Politik

Facebook liefert Informationen über Demonstranten an die US-Regierung

Die Online-Dienste Facebook und Twitter haben der US-Regierung offenbar in großem Stil Daten ihrer Kunden weitergegeben. Auf Basis der Daten seien dann Bewegungsprofile von Demonstranten und politischen Aktivisten erstellt worden. Auch die Bundesregierung fordert von Facebook eine enge Kooperation.
13.10.2016 02:22
Lesezeit: 2 min

Inhalt wird nicht angezeigt, da Sie keine externen Cookies akzeptiert haben. Ändern..

Die Online-Firmen Facebook und Twitter haben Daten ihrer Kunden in großem Stil an die US-Regierung weitergegeben. Der Datenaustausch fand über die Internet-Analysefirma Geofeedia statt, wie die Nachrichtenagentur AFP berichtet.

#### Verfügbare Daten
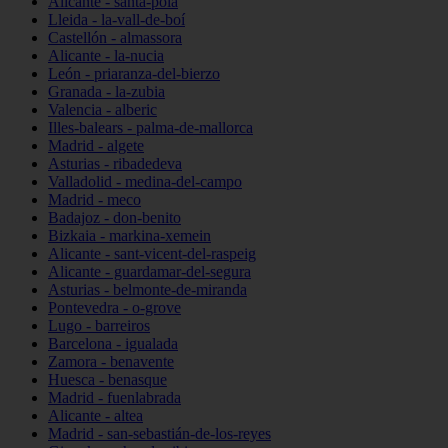
Alicante - santa-pola
Lleida - la-vall-de-boí
Castellón - almassora
Alicante - la-nucia
León - priaranza-del-bierzo
Granada - la-zubia
Valencia - alberic
Illes-balears - palma-de-mallorca
Madrid - algete
Asturias - ribadedeva
Valladolid - medina-del-campo
Madrid - meco
Badajoz - don-benito
Bizkaia - markina-xemein
Alicante - sant-vicent-del-raspeig
Alicante - guardamar-del-segura
Asturias - belmonte-de-miranda
Pontevedra - o-grove
Lugo - barreiros
Barcelona - igualada
Zamora - benavente
Huesca - benasque
Madrid - fuenlabrada
Alicante - altea
Madrid - san-sebastián-de-los-reyes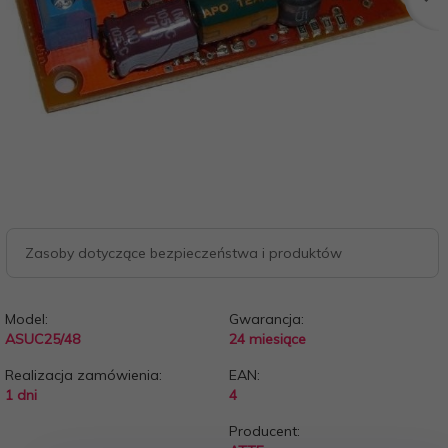
Zasoby dotyczące bezpieczeństwa i produktów
Model:
Gwarancja:
ASUC25/48
24 miesiące
Realizacja zamówienia:
EAN:
1 dni
4
Producent: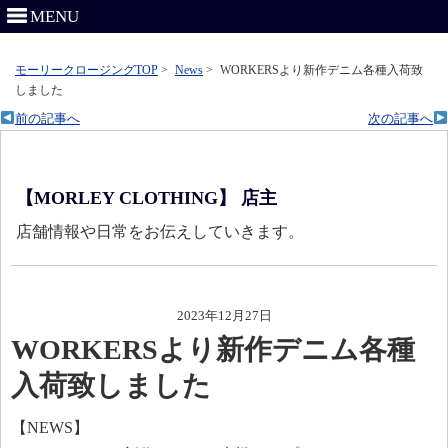
MENU
モーリークロージングTOP
>
News
>
WORKERSより新作デニム各種入荷致
しました
前の記事へ
次の記事へ
【MORLEY CLOTHING】 店主
店舗情報や日常をお伝えしていきます。
2023年12月27日
WORKERSより新作デニム各種
入荷致しました
【NEWS】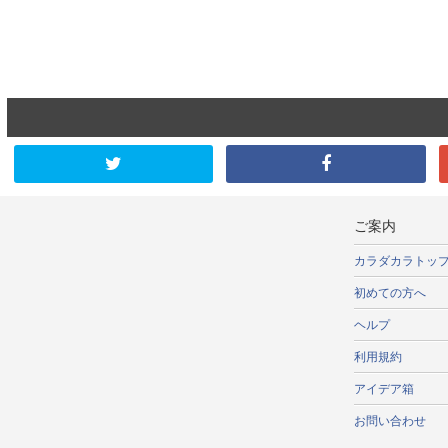
ご案内
カラダカラトッ
初めての方へ
ヘルプ
利用規約
アイデア箱
お問い合わせ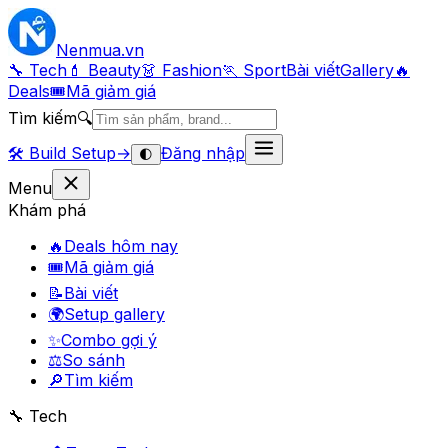
Nenmua
.vn
🔧 Tech
💄 Beauty
👗 Fashion
🏃 Sport
Bài viết
Gallery
🔥
Deals
🎟
Mã giảm giá
Tìm kiếm
🔍
🛠️
Build Setup
→
Đăng nhập
🌓
Menu
Khám phá
🔥
Deals hôm nay
🎟
Mã giảm giá
📝
Bài viết
🌍
Setup gallery
✨
Combo gợi ý
⚖️
So sánh
🔎
Tìm kiếm
🔧 Tech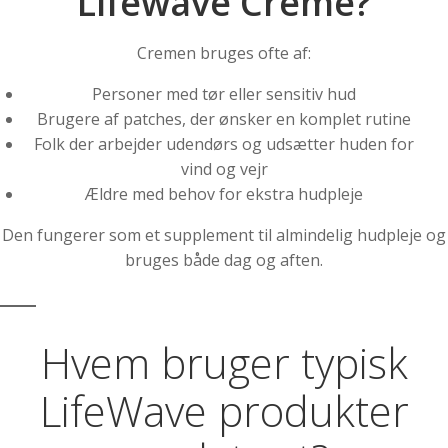
Lifewave Creme?
Cremen bruges ofte af:
Personer med tør eller sensitiv hud
Brugere af patches, der ønsker en komplet rutine
Folk der arbejder udendørs og udsætter huden for
vind og vejr
Ældre med behov for ekstra hudpleje
Den fungerer som et supplement til almindelig hudpleje og
bruges både dag og aften.
Hvem bruger typisk
LifeWave produkter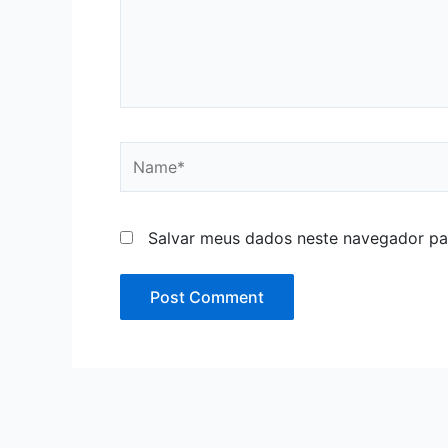
Name*
Salvar meus dados neste navegador pa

#### Zur Aufgabe
Beantworten Sie folgende Fragen anhand des Seitenauszugs:
(a) Welche Profile wurden auf Basis der weitergegebenen Daten erstellt?
(b) Über welche Firma fand der Datenaustausch statt?
(c) Welche Nachrichtenagentur berichtet darüber?

#### Lösung
(a) Bewegungsprofile von Demonstranten und politischen Aktivisten
(b) Über die Internet-Analysefirma Geofeedia
(c) AFP